[MATERIAL FOR THIS TASK — start]

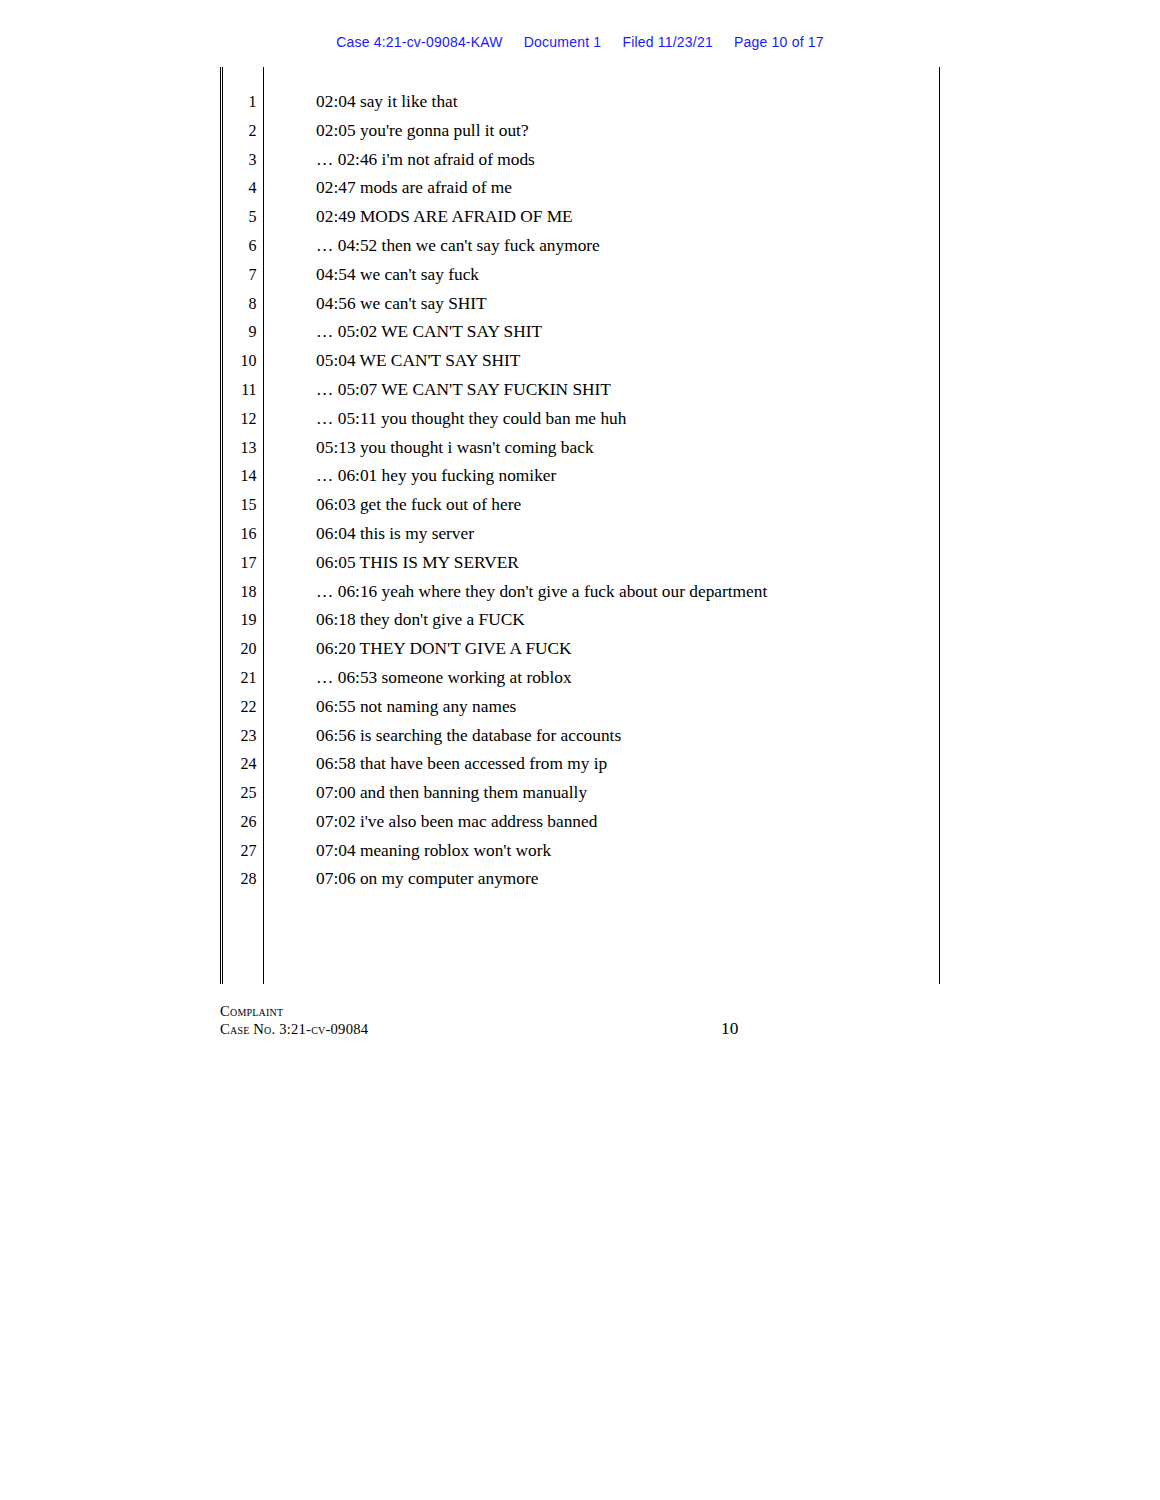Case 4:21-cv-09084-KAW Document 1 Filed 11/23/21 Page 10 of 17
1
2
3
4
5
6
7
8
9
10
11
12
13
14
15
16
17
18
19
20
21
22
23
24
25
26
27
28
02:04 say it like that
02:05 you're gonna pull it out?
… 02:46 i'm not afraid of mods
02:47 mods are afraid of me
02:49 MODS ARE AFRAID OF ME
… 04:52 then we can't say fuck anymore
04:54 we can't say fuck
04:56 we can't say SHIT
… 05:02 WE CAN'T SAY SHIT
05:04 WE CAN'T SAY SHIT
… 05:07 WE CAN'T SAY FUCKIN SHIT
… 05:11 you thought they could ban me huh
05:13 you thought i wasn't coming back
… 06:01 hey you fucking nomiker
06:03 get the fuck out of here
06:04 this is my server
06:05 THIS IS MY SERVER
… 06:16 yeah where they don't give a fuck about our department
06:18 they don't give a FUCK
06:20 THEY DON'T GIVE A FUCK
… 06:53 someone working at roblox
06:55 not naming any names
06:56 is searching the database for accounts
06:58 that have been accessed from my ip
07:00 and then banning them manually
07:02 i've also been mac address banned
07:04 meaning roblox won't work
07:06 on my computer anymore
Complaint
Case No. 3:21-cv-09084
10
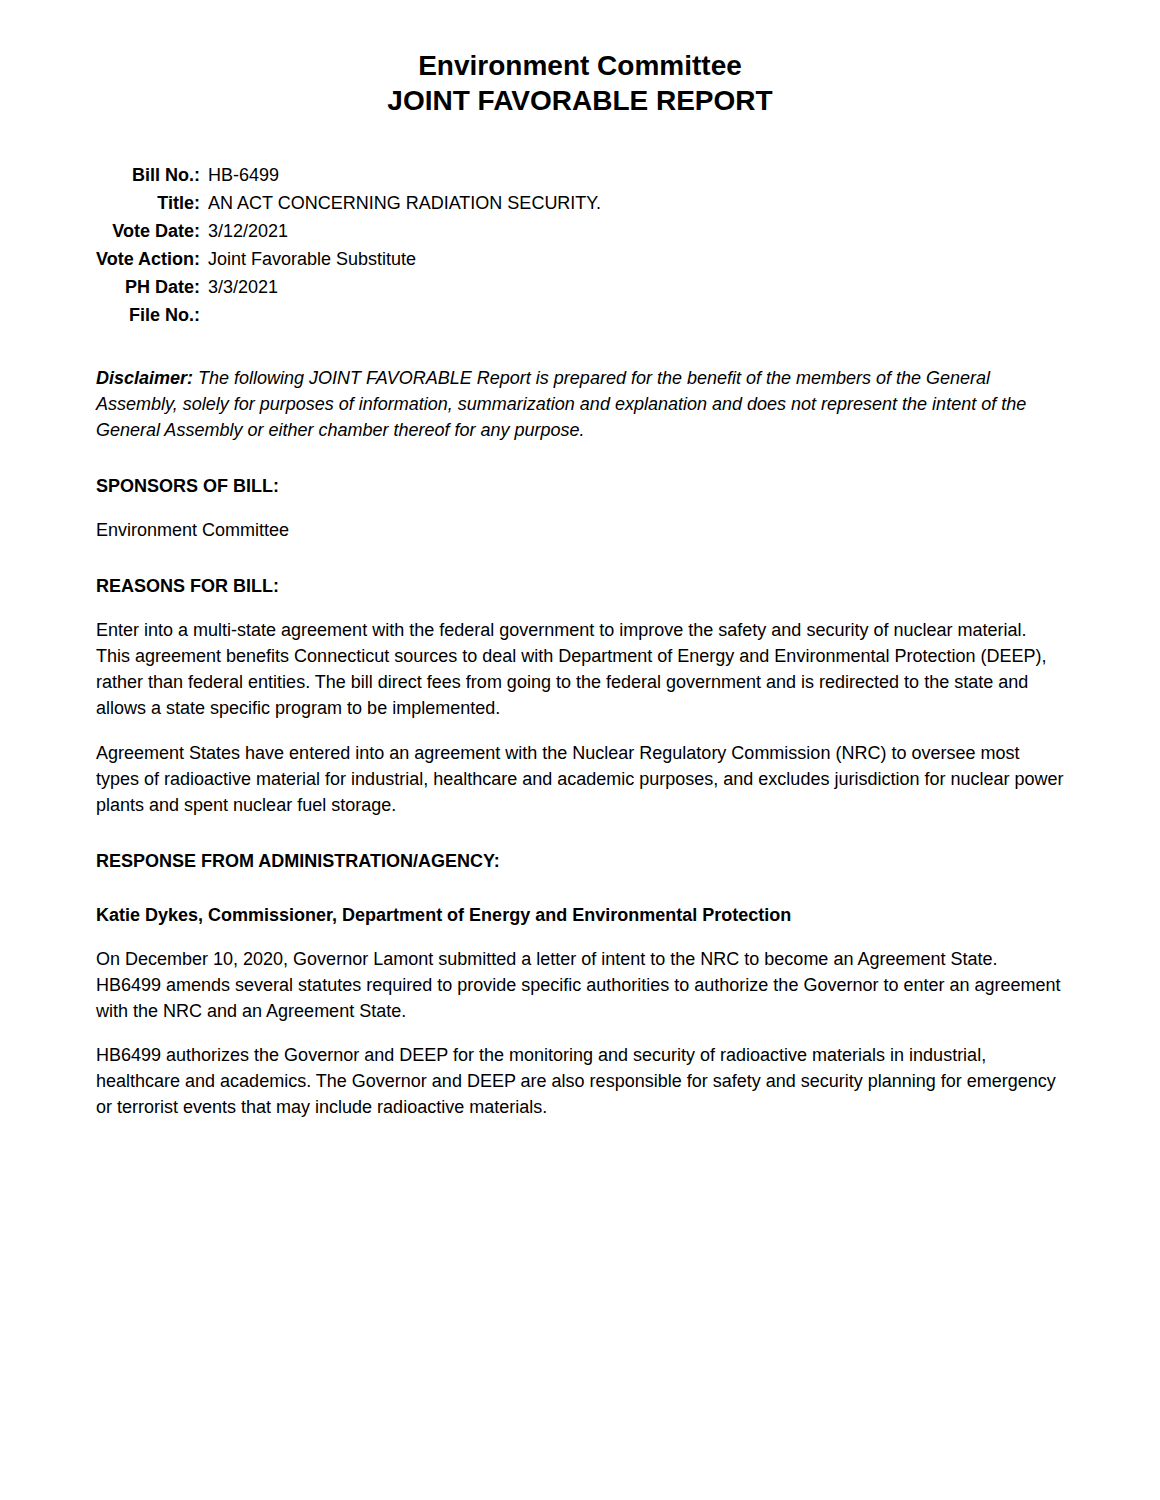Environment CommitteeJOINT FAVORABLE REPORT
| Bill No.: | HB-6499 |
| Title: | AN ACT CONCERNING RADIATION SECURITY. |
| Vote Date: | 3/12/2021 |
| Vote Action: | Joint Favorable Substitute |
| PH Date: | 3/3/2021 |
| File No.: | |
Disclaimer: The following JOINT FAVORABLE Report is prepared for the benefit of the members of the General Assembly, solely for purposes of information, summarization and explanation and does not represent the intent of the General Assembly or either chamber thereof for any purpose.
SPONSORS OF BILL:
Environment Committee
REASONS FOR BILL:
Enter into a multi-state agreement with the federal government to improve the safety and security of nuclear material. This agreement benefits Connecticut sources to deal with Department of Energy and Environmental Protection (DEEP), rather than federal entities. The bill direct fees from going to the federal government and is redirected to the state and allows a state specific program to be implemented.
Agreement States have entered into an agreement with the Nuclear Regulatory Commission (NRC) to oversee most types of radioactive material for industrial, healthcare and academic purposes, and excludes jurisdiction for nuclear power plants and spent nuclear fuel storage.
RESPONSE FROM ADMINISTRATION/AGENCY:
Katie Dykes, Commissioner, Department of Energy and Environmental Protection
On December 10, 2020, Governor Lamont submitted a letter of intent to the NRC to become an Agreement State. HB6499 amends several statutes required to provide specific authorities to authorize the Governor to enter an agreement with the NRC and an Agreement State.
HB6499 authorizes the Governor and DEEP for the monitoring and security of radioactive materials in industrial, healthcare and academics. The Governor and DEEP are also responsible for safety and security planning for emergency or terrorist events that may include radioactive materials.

[MATERIAL FOR THIS TASK — finish]

▶ **WORK ITEM**
Sift through the entries and copy every line with "into".

▶ **TASK ANSWER**
Enter into a multi-state agreement with the federal government to improve the safety and security of nuclear material. This agreement benefits Connecticut sources to deal with Department of Energy and Environmental Protection (DEEP), rather than federal entities. The bill direct fees from going to the federal government and is redirected to the state and allows a state specific program to be implemented.
Agreement States have entered into an agreement with the Nuclear Regulatory Commission (NRC) to oversee most types of radioactive material for industrial, healthcare and academic purposes, and excludes jurisdiction for nuclear power plants and spent nuclear fuel storage.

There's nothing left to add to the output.